Chance then shared common copyright myths.
Myth: You must register and pay a fee to obtain a copyright.
Reality: Your copyright exists from the moment the work is created and fixed in tangible form. However, there are benefits to registering and paying the fee. You cannot sue anyone for copyright infringement unless you have a registered copyright, and you can only sue for “actual damages” if you register after the infringement has occurred. If you have registered your copyright before the infringement happens, you can also sue for “statutory damages,” which are approximately three times more.
Myth: Including a credit line is enough to avoid copyright infringement.
Reality: The law requires actual permission from the copyright holder.
Myth: I found it online, so it’s in the public domain and available for use.
Reality: Copyright laws protect pictures, videos and audio files on the Internet. For free images, try sources like Flickr, free stock photography sites and Creative Commons.
Myth: Work without a copyright note isn’t protected.
Reality: Since 1989, a copyright notice has been optional.
Myth: I can never use someone else’s material.
Reality: Infringement is OK if your use qualifies as “fair use.” Specifically, if your use is for criticism, commentary, review, education, etc., that would be considered “fair use.”

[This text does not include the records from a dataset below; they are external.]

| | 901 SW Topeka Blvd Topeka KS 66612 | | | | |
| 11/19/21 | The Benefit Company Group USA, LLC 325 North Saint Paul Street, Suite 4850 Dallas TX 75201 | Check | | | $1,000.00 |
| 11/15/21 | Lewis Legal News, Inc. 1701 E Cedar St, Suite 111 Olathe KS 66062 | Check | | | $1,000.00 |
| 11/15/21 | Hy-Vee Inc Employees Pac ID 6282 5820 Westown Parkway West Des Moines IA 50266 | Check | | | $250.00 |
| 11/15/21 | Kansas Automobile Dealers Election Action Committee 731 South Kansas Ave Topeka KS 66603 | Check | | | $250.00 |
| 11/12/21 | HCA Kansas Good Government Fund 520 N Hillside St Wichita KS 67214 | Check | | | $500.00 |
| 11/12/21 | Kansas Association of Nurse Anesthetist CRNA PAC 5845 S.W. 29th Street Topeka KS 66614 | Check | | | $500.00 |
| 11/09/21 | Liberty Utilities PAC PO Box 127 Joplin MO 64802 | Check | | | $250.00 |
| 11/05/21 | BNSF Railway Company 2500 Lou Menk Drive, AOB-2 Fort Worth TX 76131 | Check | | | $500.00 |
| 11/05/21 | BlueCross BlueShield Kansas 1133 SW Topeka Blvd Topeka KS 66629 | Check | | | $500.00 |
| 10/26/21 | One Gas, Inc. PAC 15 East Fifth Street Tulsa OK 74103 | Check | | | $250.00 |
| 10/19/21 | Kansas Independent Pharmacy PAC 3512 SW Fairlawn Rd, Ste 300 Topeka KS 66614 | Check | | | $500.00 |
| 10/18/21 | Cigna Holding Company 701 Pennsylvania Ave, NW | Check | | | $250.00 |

Myth: I own pictures and videos I post on sites like Facebook, Twitter and Instagram.
Reality: It depends. As a creator, you own the rights to copy, use, produce, distribute and perform. If you’re the subject of the photo, you also have a right of publicity, which would pay you a royalty fee. However, as soon as you post it, you grant the social media site a license to use the content any way it sees fit.
Myth: I can safely use up to 250 words or 60 seconds of audio/video without violating copyright laws.

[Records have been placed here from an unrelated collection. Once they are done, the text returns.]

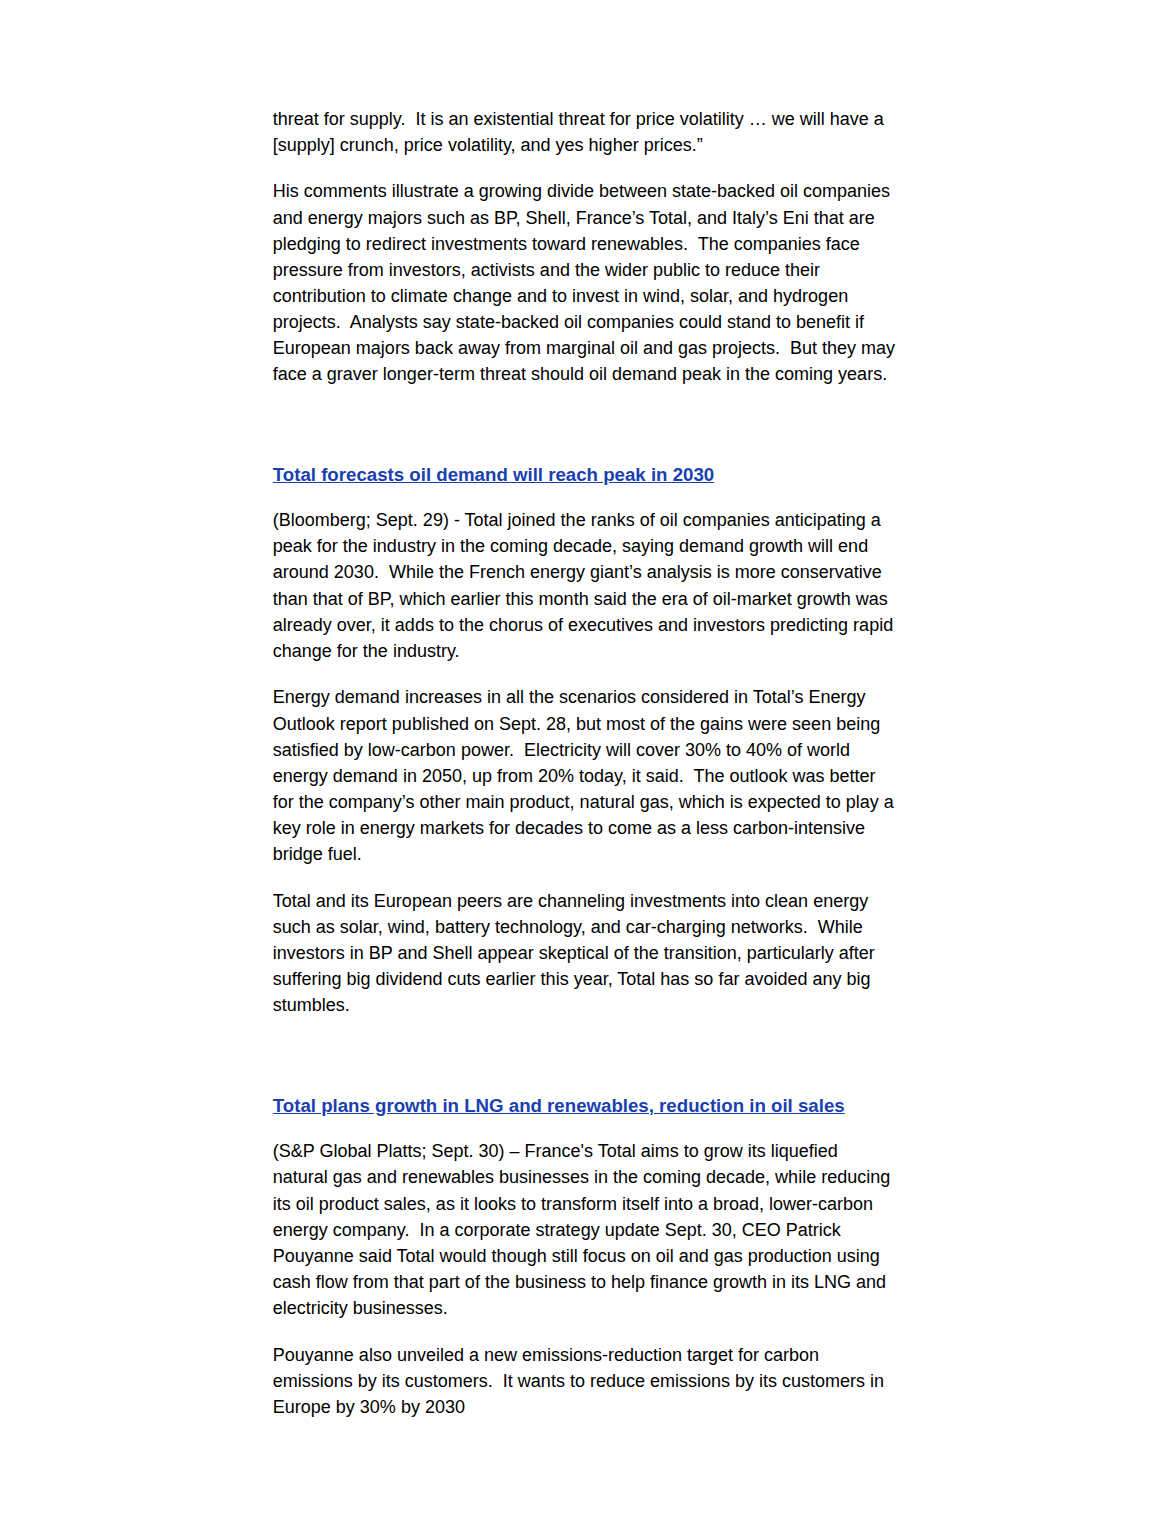threat for supply. It is an existential threat for price volatility … we will have a [supply] crunch, price volatility, and yes higher prices.”
His comments illustrate a growing divide between state-backed oil companies and energy majors such as BP, Shell, France’s Total, and Italy’s Eni that are pledging to redirect investments toward renewables. The companies face pressure from investors, activists and the wider public to reduce their contribution to climate change and to invest in wind, solar, and hydrogen projects. Analysts say state-backed oil companies could stand to benefit if European majors back away from marginal oil and gas projects. But they may face a graver longer-term threat should oil demand peak in the coming years.
Total forecasts oil demand will reach peak in 2030
(Bloomberg; Sept. 29) - Total joined the ranks of oil companies anticipating a peak for the industry in the coming decade, saying demand growth will end around 2030. While the French energy giant’s analysis is more conservative than that of BP, which earlier this month said the era of oil-market growth was already over, it adds to the chorus of executives and investors predicting rapid change for the industry.
Energy demand increases in all the scenarios considered in Total’s Energy Outlook report published on Sept. 28, but most of the gains were seen being satisfied by low-carbon power. Electricity will cover 30% to 40% of world energy demand in 2050, up from 20% today, it said. The outlook was better for the company’s other main product, natural gas, which is expected to play a key role in energy markets for decades to come as a less carbon-intensive bridge fuel.
Total and its European peers are channeling investments into clean energy such as solar, wind, battery technology, and car-charging networks. While investors in BP and Shell appear skeptical of the transition, particularly after suffering big dividend cuts earlier this year, Total has so far avoided any big stumbles.
Total plans growth in LNG and renewables, reduction in oil sales
(S&P Global Platts; Sept. 30) – France's Total aims to grow its liquefied natural gas and renewables businesses in the coming decade, while reducing its oil product sales, as it looks to transform itself into a broad, lower-carbon energy company. In a corporate strategy update Sept. 30, CEO Patrick Pouyanne said Total would though still focus on oil and gas production using cash flow from that part of the business to help finance growth in its LNG and electricity businesses.
Pouyanne also unveiled a new emissions-reduction target for carbon emissions by its customers. It wants to reduce emissions by its customers in Europe by 30% by 2030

Reality: There is no minimum/maximum requirement for copyright infringement.
Myth: If I’m not making money from the use of the copyrighted material, it’s a “fair use.”

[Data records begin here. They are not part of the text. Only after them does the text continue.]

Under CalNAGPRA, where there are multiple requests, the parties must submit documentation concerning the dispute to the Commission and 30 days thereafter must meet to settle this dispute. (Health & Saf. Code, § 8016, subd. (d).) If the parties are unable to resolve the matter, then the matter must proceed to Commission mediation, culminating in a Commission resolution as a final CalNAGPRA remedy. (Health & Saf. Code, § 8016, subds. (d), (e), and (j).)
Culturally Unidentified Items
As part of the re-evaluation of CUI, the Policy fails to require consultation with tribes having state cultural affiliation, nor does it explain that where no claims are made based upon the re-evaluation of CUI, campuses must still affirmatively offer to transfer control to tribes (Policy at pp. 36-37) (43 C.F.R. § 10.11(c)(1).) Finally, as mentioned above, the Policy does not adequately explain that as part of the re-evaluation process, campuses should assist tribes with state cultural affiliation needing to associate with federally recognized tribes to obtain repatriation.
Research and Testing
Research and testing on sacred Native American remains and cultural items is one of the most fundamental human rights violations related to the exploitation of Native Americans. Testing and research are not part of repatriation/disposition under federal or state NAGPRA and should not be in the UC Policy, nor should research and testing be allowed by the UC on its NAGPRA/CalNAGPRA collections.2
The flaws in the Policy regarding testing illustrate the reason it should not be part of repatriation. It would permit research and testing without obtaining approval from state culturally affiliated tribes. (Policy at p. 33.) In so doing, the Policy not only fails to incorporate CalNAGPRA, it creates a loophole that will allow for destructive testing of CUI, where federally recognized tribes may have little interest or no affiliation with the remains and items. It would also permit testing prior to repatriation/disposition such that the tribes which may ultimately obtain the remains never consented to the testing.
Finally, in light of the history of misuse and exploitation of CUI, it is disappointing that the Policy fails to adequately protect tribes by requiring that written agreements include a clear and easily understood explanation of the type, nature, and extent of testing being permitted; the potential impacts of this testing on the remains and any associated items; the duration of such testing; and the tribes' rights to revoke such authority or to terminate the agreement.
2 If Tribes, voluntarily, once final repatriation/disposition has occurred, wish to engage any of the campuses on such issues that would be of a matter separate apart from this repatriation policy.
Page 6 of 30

Reality: The copyright holder has control of the use. You don’t have to affect the market to infringe upon the copyright.
Chance concluded with these helpful copyright checklists:
Do I own the copyright?
- Did I create this?
- Did one of my employees create this?
- Was it a work-for-hire employee or a freelance employee?
If someone else created it, can I use it?
- Is it in the public domain?
- Do I have permission?
- Have I paid for the appropriate use?
- How will I use it?
- Will it qualify as “fair use”?
Dr. Sandra Chance
McClatchy Professor in Freedom of Information, Executive Director, Brechner Center for Freedom Information, Professor – Journalism Department, College of Journalism and Communications, University of Florida
Dr. Sandra Chance specializes in media law. Before joining the faculty at University of Florida, Chance earned her bachelors, masters and juris doctor degrees and practiced law with the firm of Holland & Knight. She concentrated on media law cases and her clients included The Tampa Tribune, the New York Times Regional Group (including The Gainesville Sun), The Miami Herald, and several radio and television stations throughout the southeast. She was named the Scripps-Howard National Journalism Teacher of the Year in 2005 and the College’s Outstanding Teacher of the Year in 1997. She teaches media law at both the undergraduate and graduate levels.